- Problem description
From the overview of depositing integrative models into PDB-dev, copy out everything from "ATG1-complex (Hummer Lab): Tetramer" down to "of use cases." word for word.

[Source document — start]

Overview

Goal

We want to be able to deposit hybrid or integrative models into PDB-dev. These are models that are not necessarily atomic (e.g. parts or all of the system may be coarse grained) and are derived by integrating information from multiple sources. Examples include

Modeling of the Nup84 subcomplex of the Nuclear Pore Complex (Sali Lab), by combining comparative models with crosslinking and EM class averages, representing subunits as beads (1, 10, or 20 residues per bead).
ATG1-complex (Hummer Lab): Tetramer of tetramers (Atg17-Atg31-Atg29-Atg1-Atg13), 4448 residues. Missing residues and loops modeled as flexible linkers (3 rigid domains, 52 linkers). EROS refined coarse-grained simulations (COMPLEXES, 1AA =1bead) using SAXS data. Ensemble of ~100 dynamic structures.

More examples can be found in the set of use cases.

Note that we always need more use cases, to expose issues with the existing file formats. Furthermore, actual raw data for each example is vitally important.

Existing PDB format is not sufficient since it assumes atomic structures, and only supports a small number of input experimental data sources (e.g. X-ray crystallography, NMR).

[Source document — finish]
[Material provided — start]

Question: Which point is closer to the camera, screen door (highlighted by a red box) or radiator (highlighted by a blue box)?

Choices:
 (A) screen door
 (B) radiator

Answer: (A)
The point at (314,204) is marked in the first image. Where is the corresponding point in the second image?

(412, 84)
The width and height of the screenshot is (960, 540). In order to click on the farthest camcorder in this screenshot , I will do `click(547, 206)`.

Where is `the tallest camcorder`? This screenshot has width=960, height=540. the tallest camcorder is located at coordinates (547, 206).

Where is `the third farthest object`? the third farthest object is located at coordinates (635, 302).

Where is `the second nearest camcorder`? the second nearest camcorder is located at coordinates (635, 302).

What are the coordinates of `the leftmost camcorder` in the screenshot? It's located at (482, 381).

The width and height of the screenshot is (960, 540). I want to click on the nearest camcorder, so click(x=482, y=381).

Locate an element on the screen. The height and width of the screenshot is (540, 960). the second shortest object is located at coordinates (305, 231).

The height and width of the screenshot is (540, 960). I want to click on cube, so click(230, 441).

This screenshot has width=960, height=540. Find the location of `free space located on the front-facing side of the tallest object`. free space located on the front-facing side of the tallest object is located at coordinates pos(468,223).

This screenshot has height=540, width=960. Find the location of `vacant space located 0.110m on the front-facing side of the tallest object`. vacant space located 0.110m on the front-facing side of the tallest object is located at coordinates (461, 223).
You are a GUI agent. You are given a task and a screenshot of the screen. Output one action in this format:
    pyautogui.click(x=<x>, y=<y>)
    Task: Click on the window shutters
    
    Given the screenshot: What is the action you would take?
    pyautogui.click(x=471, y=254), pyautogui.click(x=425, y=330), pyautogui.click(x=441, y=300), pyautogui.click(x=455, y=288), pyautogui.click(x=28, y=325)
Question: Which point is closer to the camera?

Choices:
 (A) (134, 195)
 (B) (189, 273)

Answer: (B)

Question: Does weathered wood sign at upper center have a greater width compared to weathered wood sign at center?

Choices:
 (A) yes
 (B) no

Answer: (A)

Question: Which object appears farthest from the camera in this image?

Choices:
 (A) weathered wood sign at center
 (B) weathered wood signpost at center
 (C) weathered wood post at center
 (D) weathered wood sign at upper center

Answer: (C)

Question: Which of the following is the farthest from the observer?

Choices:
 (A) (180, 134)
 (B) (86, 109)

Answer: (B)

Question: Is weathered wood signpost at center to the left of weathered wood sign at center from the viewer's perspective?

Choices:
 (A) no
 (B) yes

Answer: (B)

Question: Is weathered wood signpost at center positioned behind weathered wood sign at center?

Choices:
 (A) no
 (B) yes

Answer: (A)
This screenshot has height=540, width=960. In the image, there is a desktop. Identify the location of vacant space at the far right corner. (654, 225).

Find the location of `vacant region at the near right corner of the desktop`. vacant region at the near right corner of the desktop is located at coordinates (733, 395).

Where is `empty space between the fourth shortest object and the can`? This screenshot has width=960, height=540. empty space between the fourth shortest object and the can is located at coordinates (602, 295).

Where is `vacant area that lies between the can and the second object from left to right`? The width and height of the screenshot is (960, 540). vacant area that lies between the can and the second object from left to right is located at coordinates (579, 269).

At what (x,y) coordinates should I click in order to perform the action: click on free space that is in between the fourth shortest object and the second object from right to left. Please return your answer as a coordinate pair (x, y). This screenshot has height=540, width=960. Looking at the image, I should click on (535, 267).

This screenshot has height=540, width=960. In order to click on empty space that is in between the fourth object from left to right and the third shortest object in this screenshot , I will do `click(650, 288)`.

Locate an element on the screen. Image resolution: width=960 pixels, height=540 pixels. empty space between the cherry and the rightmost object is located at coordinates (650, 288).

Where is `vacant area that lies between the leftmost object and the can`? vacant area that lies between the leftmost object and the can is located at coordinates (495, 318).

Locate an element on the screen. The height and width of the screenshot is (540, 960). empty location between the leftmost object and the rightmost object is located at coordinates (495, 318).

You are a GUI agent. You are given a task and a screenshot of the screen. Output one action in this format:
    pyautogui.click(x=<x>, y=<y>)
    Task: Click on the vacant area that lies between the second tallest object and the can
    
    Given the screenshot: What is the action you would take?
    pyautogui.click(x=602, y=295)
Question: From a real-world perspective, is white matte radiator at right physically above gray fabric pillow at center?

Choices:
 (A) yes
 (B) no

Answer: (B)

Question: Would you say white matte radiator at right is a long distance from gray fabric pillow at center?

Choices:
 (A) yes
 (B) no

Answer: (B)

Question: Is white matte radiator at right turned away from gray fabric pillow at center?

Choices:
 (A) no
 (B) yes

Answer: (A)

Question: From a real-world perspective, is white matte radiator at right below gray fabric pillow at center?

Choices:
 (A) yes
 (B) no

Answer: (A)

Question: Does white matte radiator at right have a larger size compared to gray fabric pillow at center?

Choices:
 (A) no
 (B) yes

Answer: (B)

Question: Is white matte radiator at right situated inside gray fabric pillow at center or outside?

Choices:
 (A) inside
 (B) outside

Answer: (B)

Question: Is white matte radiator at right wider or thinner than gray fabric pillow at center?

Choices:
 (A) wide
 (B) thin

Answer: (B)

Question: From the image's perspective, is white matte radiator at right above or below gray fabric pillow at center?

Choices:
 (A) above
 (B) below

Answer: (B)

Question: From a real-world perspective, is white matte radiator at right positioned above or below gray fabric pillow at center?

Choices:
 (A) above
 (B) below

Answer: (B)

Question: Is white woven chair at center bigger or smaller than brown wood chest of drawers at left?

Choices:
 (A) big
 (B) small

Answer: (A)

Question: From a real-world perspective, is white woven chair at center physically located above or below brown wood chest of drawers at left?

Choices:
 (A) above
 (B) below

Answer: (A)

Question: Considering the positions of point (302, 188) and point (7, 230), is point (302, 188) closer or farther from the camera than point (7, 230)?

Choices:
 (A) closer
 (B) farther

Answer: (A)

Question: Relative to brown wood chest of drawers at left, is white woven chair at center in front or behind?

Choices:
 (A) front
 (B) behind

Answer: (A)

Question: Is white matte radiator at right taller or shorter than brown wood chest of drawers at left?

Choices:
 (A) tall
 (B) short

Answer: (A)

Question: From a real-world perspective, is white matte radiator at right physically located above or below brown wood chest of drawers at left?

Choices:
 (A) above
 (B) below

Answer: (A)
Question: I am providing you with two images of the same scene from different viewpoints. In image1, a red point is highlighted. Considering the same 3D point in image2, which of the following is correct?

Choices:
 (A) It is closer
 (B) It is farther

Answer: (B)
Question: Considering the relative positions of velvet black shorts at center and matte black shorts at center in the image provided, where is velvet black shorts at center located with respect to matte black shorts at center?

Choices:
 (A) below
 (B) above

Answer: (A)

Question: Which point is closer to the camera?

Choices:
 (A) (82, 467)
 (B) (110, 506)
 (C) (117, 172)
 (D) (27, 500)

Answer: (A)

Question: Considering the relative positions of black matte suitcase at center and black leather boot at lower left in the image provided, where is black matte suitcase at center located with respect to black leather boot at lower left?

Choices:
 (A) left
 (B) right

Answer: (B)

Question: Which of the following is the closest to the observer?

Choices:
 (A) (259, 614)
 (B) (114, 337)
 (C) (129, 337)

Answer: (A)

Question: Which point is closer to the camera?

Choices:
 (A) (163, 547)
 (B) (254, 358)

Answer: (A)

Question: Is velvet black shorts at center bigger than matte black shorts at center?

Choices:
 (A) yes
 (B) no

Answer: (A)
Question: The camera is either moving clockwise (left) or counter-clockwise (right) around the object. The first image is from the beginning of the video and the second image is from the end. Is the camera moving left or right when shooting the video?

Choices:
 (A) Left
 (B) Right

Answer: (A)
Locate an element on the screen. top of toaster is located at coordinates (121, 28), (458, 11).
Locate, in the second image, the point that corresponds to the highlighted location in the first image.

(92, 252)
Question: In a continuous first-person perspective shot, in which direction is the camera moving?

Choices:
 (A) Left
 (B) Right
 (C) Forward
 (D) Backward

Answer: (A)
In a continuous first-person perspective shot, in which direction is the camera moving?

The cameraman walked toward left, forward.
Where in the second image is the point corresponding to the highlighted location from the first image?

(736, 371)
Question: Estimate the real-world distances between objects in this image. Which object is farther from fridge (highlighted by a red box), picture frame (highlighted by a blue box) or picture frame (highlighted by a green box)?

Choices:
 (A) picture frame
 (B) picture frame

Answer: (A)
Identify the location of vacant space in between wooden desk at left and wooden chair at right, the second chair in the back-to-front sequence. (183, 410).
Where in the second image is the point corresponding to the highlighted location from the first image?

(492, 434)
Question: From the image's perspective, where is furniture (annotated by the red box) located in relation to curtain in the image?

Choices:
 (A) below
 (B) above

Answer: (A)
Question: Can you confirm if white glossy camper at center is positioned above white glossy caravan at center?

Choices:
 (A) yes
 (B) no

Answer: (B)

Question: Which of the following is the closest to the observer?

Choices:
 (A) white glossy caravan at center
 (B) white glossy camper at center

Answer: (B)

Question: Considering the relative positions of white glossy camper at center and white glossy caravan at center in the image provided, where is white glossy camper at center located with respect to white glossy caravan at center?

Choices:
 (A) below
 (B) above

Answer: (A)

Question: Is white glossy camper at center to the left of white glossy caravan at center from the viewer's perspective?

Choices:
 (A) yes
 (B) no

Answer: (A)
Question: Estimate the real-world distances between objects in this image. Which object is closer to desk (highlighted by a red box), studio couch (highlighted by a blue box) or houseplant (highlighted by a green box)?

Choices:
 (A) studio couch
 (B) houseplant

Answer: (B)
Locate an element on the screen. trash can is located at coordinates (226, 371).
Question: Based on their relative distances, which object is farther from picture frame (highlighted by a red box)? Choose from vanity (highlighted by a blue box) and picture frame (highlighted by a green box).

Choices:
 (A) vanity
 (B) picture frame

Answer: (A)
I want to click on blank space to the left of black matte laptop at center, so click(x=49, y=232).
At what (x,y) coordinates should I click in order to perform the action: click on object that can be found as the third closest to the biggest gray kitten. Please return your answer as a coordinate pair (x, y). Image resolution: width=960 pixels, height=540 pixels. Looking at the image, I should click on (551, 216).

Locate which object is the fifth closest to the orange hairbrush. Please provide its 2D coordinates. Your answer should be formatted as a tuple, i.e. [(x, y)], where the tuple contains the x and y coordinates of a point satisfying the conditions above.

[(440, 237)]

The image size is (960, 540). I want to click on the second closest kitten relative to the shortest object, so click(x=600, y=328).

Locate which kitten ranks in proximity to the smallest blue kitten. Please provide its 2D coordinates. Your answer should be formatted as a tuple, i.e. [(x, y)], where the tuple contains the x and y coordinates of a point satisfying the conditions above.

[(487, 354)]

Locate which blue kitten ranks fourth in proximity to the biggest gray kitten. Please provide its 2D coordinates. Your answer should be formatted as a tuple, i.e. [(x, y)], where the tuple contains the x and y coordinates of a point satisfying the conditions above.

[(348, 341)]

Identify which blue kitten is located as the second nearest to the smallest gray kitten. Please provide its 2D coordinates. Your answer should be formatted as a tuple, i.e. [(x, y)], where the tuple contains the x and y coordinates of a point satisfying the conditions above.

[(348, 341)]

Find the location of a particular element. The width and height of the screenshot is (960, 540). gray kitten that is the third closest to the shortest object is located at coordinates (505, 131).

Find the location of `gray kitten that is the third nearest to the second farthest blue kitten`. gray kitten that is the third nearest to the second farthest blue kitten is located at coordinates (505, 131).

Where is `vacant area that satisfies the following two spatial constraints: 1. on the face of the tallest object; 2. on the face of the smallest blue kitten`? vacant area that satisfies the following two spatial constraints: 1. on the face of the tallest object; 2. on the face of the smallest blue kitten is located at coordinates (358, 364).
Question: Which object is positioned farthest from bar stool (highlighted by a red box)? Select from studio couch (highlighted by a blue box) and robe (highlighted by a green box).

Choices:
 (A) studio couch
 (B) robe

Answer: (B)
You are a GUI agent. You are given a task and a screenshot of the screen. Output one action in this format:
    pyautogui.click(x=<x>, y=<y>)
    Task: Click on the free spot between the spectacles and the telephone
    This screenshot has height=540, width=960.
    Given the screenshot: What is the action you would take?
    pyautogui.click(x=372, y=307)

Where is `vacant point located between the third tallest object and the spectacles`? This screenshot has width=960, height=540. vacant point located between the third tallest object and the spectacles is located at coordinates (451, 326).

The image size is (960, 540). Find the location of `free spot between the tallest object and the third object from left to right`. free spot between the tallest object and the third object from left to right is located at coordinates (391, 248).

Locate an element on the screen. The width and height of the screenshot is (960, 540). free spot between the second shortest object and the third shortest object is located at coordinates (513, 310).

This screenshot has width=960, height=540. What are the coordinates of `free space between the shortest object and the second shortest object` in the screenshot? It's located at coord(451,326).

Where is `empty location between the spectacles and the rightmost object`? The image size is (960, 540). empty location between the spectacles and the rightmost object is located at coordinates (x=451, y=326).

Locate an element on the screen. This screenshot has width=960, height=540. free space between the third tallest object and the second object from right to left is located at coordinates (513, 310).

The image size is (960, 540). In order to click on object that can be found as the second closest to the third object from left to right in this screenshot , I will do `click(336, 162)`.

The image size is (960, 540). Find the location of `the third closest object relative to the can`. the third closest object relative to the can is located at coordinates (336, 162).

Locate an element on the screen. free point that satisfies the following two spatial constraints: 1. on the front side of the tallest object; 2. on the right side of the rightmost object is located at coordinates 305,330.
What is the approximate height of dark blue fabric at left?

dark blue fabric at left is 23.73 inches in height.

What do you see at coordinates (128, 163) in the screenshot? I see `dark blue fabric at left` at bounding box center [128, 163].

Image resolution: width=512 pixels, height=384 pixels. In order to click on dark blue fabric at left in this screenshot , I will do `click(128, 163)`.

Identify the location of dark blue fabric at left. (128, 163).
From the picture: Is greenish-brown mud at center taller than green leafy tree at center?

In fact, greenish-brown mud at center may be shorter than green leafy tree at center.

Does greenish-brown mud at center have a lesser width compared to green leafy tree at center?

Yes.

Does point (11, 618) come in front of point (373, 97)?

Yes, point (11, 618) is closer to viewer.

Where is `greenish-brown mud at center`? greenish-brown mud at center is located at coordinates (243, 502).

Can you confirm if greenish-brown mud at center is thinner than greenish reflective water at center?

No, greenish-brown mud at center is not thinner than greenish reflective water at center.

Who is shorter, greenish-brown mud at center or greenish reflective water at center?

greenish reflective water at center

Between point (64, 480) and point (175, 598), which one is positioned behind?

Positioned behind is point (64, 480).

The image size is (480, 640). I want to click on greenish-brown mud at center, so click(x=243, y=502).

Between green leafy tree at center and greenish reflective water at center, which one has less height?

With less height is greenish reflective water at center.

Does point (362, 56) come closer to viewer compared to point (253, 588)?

[Material provided — finish]

- Response below
ATG1-complex (Hummer Lab): Tetramer of tetramers (Atg17-Atg31-Atg29-Atg1-Atg13), 4448 residues. Missing residues and loops modeled as flexible linkers (3 rigid domains, 52 linkers). EROS refined coarse-grained simulations (COMPLEXES, 1AA =1bead) using SAXS data. Ensemble of ~100 dynamic structures.

More examples can be found in the set of use cases.